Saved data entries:
-*-

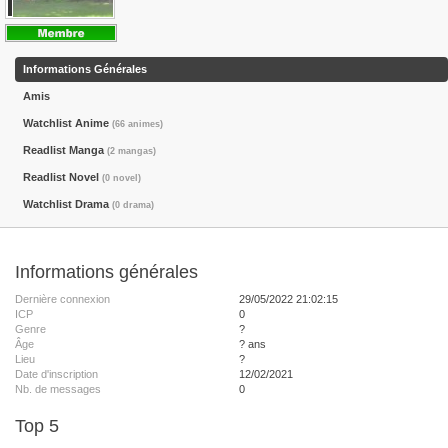
Informations Générales
Amis
Watchlist Anime
(66 animes)
Readlist Manga
(2 mangas)
Readlist Novel
(0 novel)
Watchlist Drama
(0 drama)
Informations générales
Dernière connexion
29/05/2022 21:02:15
ICP
0
Genre
?
Âge
? ans
Lieu
?
Date d'inscription
12/02/2021
Nb. de messages
0
Top 5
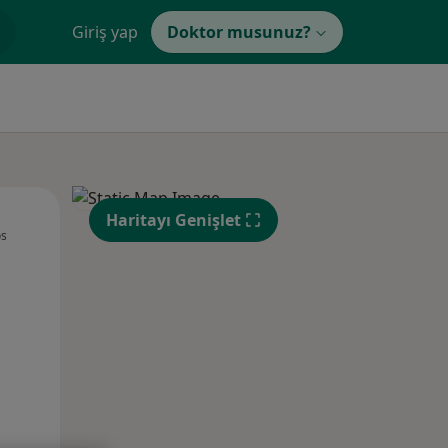
Giriş yap
Doktor musunuz?
Per,
Cum,
Cmt,
Haritayı Genişlet
os
13 Ağustos
14 Ağustos
15 Ağustos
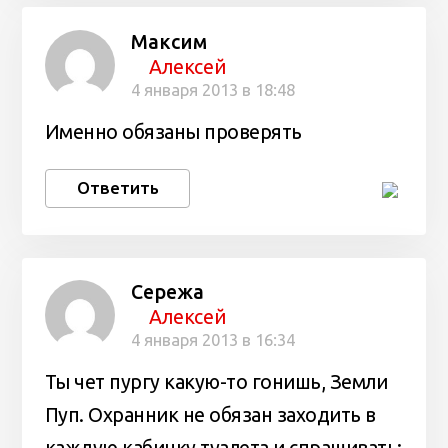
Максим
Алексей
4 января 2013 в 18:48
Именно обязаны проверять
Ответить
Сережа
Алексей
4 января 2013 в 16:34
Ты чет пургу какую-то гонишь, Земли
Пуп. Охранник не обязан заходить в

-*-

*To-do item:*
Which lines above contain "января"? Show each of them.

*Task response:*
4 января 2013 в 18:48
4 января 2013 в 16:34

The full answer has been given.